116:20 — The Price of Adaptivity in Stochastic Convex Optimization

We prove impossibility results for adaptivity in non-smooth stochastic convex optimization.
Given a set of problem parameters we wish to adapt to, we define a “price of adaptivity” (PoA)
that, roughly speaking, measures the multiplicative increase in suboptimality due to uncertainty
in these parameters. When the initial distance to the optimum is unknown but a gradient norm
bound is known, we show that the PoA is at least logarithmic for expected suboptimality, and
double-logarithmic for median suboptimality. When there is uncertainty in both distance and
gradient norm, we show that the PoA must be polynomial in the level of uncertainty. Our lower
bounds nearly match existing upper bounds, and establish that there is no parameter-free lunch.

216:50 — Coin Sampling: Learning-Rate-Free Optimisation on the Space of Probability Measures

The task of sampling from a target probability distribution whose density is only known up to a normalisation constant is of fundamental importance to computational statistics and machine learning.

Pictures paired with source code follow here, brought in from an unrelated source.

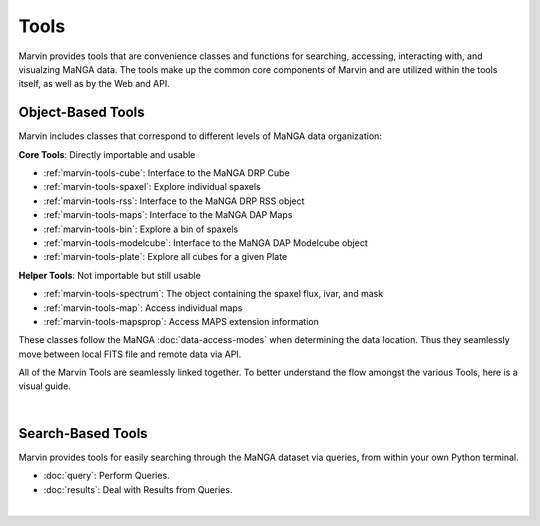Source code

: .. _marvin-tools:

Tools
=====

Marvin provides tools that are convenience classes and functions for searching, accessing, interacting with, and visualzing MaNGA
data. The tools make up the common core components of Marvin and are utilized within the tools itself, as well as by the Web and API.

.. _marvin-tools-classes:

Object-Based Tools
------------------

Marvin includes classes that correspond to different levels of MaNGA data
organization\:

**Core Tools**: Directly importable and usable

- :ref:`marvin-tools-cube`: Interface to the MaNGA DRP Cube
- :ref:`marvin-tools-spaxel`: Explore individual spaxels
- :ref:`marvin-tools-rss`: Interface to the MaNGA DRP RSS object
- :ref:`marvin-tools-maps`: Interface to the MaNGA DAP Maps
- :ref:`marvin-tools-bin`: Explore a bin of spaxels
- :ref:`marvin-tools-modelcube`: Interface to the MaNGA DAP Modelcube object
- :ref:`marvin-tools-plate`: Explore all cubes for a given Plate

**Helper Tools**: Not importable but still usable

- :ref:`marvin-tools-spectrum`: The object containing the spaxel flux, ivar, and mask
- :ref:`marvin-tools-map`: Access individual maps
- :ref:`marvin-tools-mapsprop`: Access MAPS extension information

These classes follow the MaNGA :doc:`data-access-modes` when determining the data location.  Thus they seamlessly move between local FITS file and remote data via API.

All of the Marvin Tools are seamlessly linked together.  To better understand the flow amongst the various Tools, here is a visual guide.

|

.. image:: ../Marvin_Visual_Guide.png
    :width: 800px
    :align: center
    :alt: marvin visual guide


.. _marvin-tools-queries:

Search-Based Tools
------------------

Marvin provides tools for easily searching through the MaNGA dataset via queries, from within your own Python terminal.

- :doc:`query`: Perform Queries.
- :doc:`results`: Deal with Results from Queries.

|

There are various popular approaches to this task, including Markov chain Monte Carlo (MCMC) and variational inference (VI). More recently, there has been growing interest in developing hybrid sampling methods which combine the non-parametric nature of MCMC with the parametric approach used in VI. In particular, particle based variational inference (ParVI) methods approximate the target distribution using an ensemble of interacting particles, which are deterministically updated by iteratively minimising a metric such as the Kullback-Leibler divergence. Unfortunately, such methods invariably depend on hyperparameters such as the learning rate, which must be carefully tuned by practitioners in order to ensure convergence to the target distribution at a suitable rate.

In this talk, we introduce a suite of new sampling algorithms which are entirely learning rate free. Our approach leverages the perspective of sampling as an optimisation problem over the space of probability measures, and existing ideas from parameter free optimisation. We discuss how to establish the convergence of our algorithms under suitable assumptions on the target distribution. We then illustrate the performance of our approach on a range of numerical examples, including several high dimensional models and datasets, demonstrating comparable performance to existing state-of-the-art sampling algorithms, but with no need to tune a learning rate.

317:20 — Parameter-free projected gradient descent with application to contextual bandits with knapsacks

I will describe a fully parameter-free version of AdaGrad (norm), which is adaptive to the distance between the initialization and the optimum, and to the sum of the square norm of the subgradients. Dscribing an extension of our approach to stochastic optimization, I will highlight the utility of the approach for the problem of contextual bandits with knapsacks.